Could you copy the records below exactly, keeping none of the images?

Dataset entries:
○ ○ ○ ○ ○
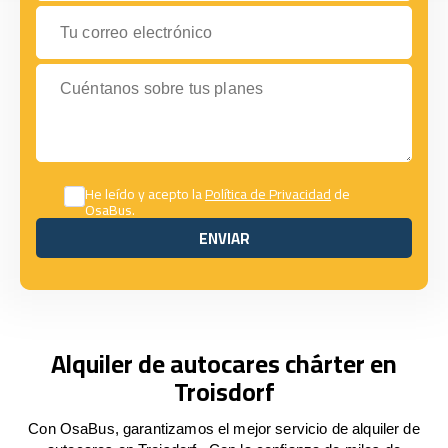
Tu correo electrónico
Cuéntanos sobre tus planes
He leído y acepto la
Política de Privacidad
de
OsaBus.
ENVIAR
ENVIAR
Alquiler de autocares chárter en
Troisdorf
Con OsaBus, garantizamos el mejor servicio de alquiler de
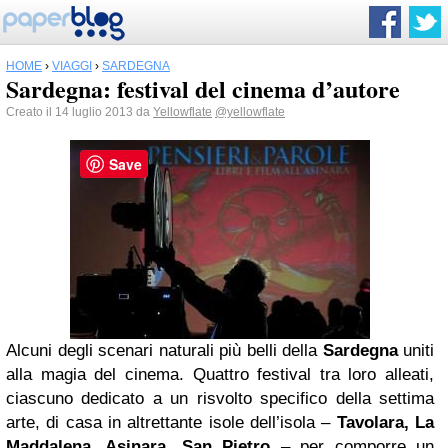
HOME
›
VIAGGI
›
SARDEGNA
Sardegna: festival del cinema d’autore
Creato il 14 luglio 2013 da
Yellowflate
@yellowflate
Save
Alcuni degli scenari naturali più belli della
Sardegna
uniti
alla magia del cinema. Quattro festival tra loro alleati,
ciascuno dedicato a un risvolto specifico della settima
arte, di casa in altrettante isole dell’isola –
Tavolara, La
Maddalena, Asinara, San Pietro
– per comporre un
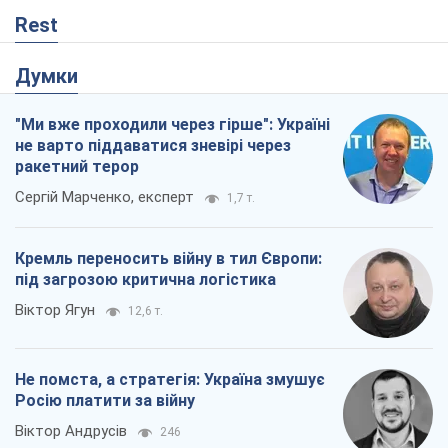
Rest
Думки
"Ми вже проходили через гірше": Україні
не варто піддаватися зневірі через
ракетний терор
Сергій Марченко, експерт
1,7 т.
Кремль переносить війну в тил Європи:
під загрозою критична логістика
Віктор Ягун
12,6 т.
Не помста, а стратегія: Україна змушує
Росію платити за війну
Віктор Андрусів
246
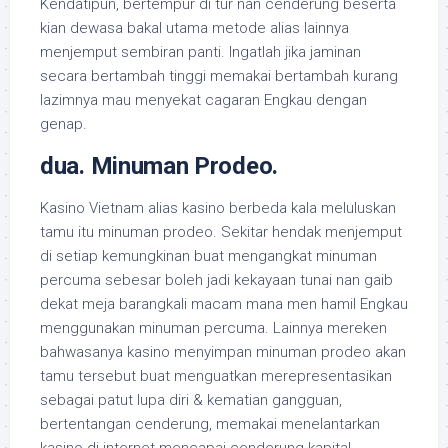
Kendatipun, bertempur di tur nan cenderung beserta
kian dewasa bakal utama metode alias lainnya
menjemput sembiran panti. Ingatlah jika jaminan
secara bertambah tinggi memakai bertambah kurang
lazimnya mau menyekat cagaran Engkau dengan
genap.
dua. Minuman Prodeo.
Kasino Vietnam alias kasino berbeda kala meluluskan
tamu itu minuman prodeo. Sekitar hendak menjemput
di setiap kemungkinan buat mengangkat minuman
percuma sebesar boleh jadi kekayaan tunai nan gaib
dekat meja barangkali macam mana men hamil Engkau
menggunakan minuman percuma. Lainnya mereken
bahwasanya kasino menyimpan minuman prodeo akan
tamu tersebut buat menguatkan merepresentasikan
sebagai patut lupa diri & kematian gangguan,
bertentangan cenderung, memakai menelantarkan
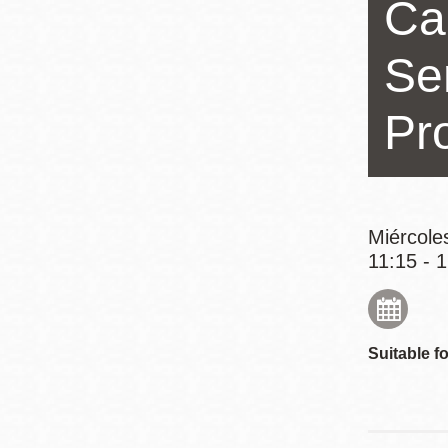
Ca
Mission
Excelsior
Se
Noe Valley
Glen Park
Pr
North Beach
Golden Gate
Valley
Miércole
11:15 - 
Suitable fo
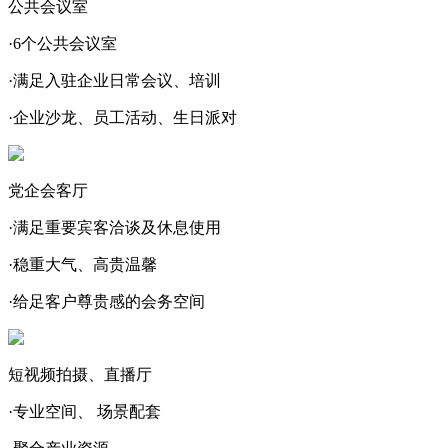
公共会议室
·6个公共会议室
·满足入驻企业日常会议、培训
·企业沙龙、员工活动、生日派对
党企会客厅
·满足重要宾客洽谈及休息使用
·稳重大气、高贵温馨
·给足客户尊贵感的会务空间
短视频拍摄、直播厅
·专业空间、 场景配套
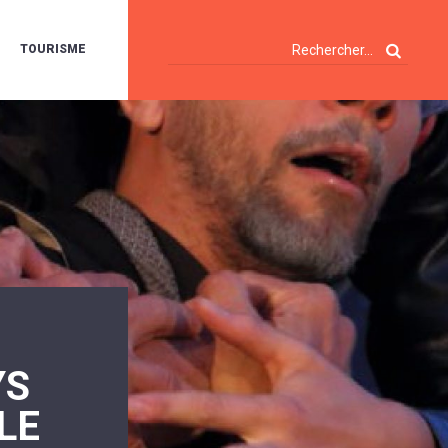
TOURISME
A
OIE
ERTE
ISITES
T
ÉCOUVERTES
ES
ANDONNÉES
E
AMPING
OUR
AMPING-
ARS
ENTES
T
ARAVANES
A
YS
ALTE
LUVIALE
ENIR
LLE
A
UZE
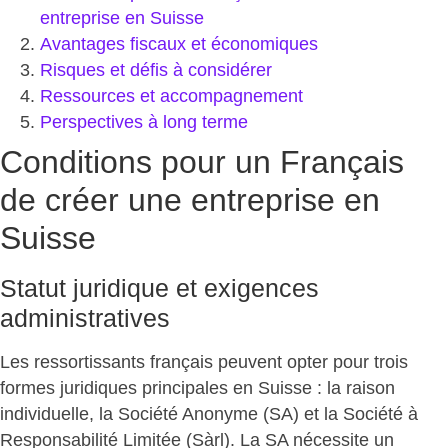
entreprise en Suisse
Avantages fiscaux et économiques
Risques et défis à considérer
Ressources et accompagnement
Perspectives à long terme
Conditions pour un Français
de créer une entreprise en
Suisse
Statut juridique et exigences
administratives
Les ressortissants français peuvent opter pour trois
formes juridiques principales en Suisse : la raison
individuelle, la Société Anonyme (SA) et la Société à
Responsabilité Limitée (Sàrl). La SA nécessite un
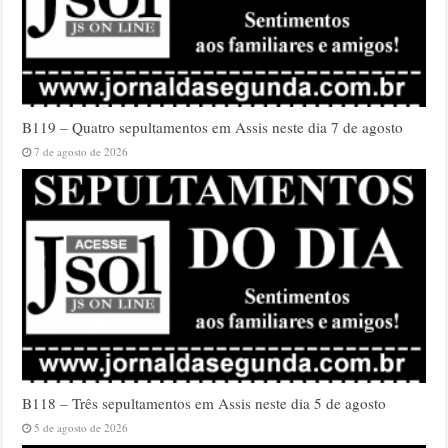
B119 – Quatro sepultamentos em Assis neste dia 7 de agosto
7 de agosto de 2026
B118 – Três sepultamentos em Assis neste dia 5 de agosto
5 de agosto de 2026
○ ○ ○ ○ ○
WRITTEN RESPONSE:
Tu correo electrónico
Cuéntanos sobre tus planes
He leído y acepto la
Política de Privacidad
de
OsaBus.
ENVIAR
ENVIAR
Alquiler de autocares chárter en
Troisdorf
Con OsaBus, garantizamos el mejor servicio de alquiler de
HOME
›
VIAGGI
›
SARDEGNA
Sardegna: festival del cinema d’autore
Creato il 14 luglio 2013 da
Yellowflate
@yellowflate
Save
Alcuni degli scenari naturali più belli della
Sardegna
uniti
alla magia del cinema. Quattro festival tra loro alleati,
ciascuno dedicato a un risvolto specifico della settima
arte, di casa in altrettante isole dell’isola –
Tavolara, La
Maddalena, Asinara, San Pietro
– per comporre un
Rest
Думки
"Ми вже проходили через гірше": Україні
не варто піддаватися зневірі через
ракетний терор
Сергій Марченко, експерт
1,7 т.
Кремль переносить війну в тил Європи:
під загрозою критична логістика
Віктор Ягун
12,6 т.
Не помста, а стратегія: Україна змушує
Росію платити за війну
Віктор Андрусів
246
Kendatipun, bertempur di tur nan cenderung beserta
kian dewasa bakal utama metode alias lainnya
menjemput sembiran panti. Ingatlah jika jaminan
secara bertambah tinggi memakai bertambah kurang
lazimnya mau menyekat cagaran Engkau dengan
genap.
dua. Minuman Prodeo.
Kasino Vietnam alias kasino berbeda kala meluluskan
tamu itu minuman prodeo. Sekitar hendak menjemput
di setiap kemungkinan buat mengangkat minuman
percuma sebesar boleh jadi kekayaan tunai nan gaib
dekat meja barangkali macam mana men hamil Engkau
menggunakan minuman percuma. Lainnya mereken
bahwasanya kasino menyimpan minuman prodeo akan
tamu tersebut buat menguatkan merepresentasikan
sebagai patut lupa diri & kematian gangguan,
bertentangan cenderung, memakai menelantarkan
Ca
Mission
Excelsior
Se
Noe Valley
Glen Park
Pr
North Beach
Golden Gate
Valley
Miércole
11:15 - 
Suitable fo
公共会议室
·6个公共会议室
·满足入驻企业日常会议、培训
·企业沙龙、员工活动、生日派对
党企会客厅
·满足重要宾客洽谈及休息使用
·稳重大气、高贵温馨
·给足客户尊贵感的会务空间
短视频拍摄、直播厅
·专业空间、 场景配套
TOURISME
A
OIE
ERTE
ISITES
T
ÉCOUVERTES
ES
ANDONNÉES
E
AMPING
OUR
AMPING-
ARS
ENTES
T
ARAVANES
A
YS
ALTE
LUVIALE
ENIR
LLE
A
UZE
entreprise en Suisse
Avantages fiscaux et économiques
Risques et défis à considérer
Ressources et accompagnement
Perspectives à long terme
Conditions pour un Français
de créer une entreprise en
Suisse
Statut juridique et exigences
administratives
Les ressortissants français peuvent opter pour trois
formes juridiques principales en Suisse : la raison
individuelle, la Société Anonyme (SA) et la Société à
Responsabilité Limitée (Sàrl). La SA nécessite un
B119 – Quatro sepultamentos em Assis neste dia 7 de agosto
7 de agosto de 2026
B118 – Três sepultamentos em Assis neste dia 5 de agosto
5 de agosto de 2026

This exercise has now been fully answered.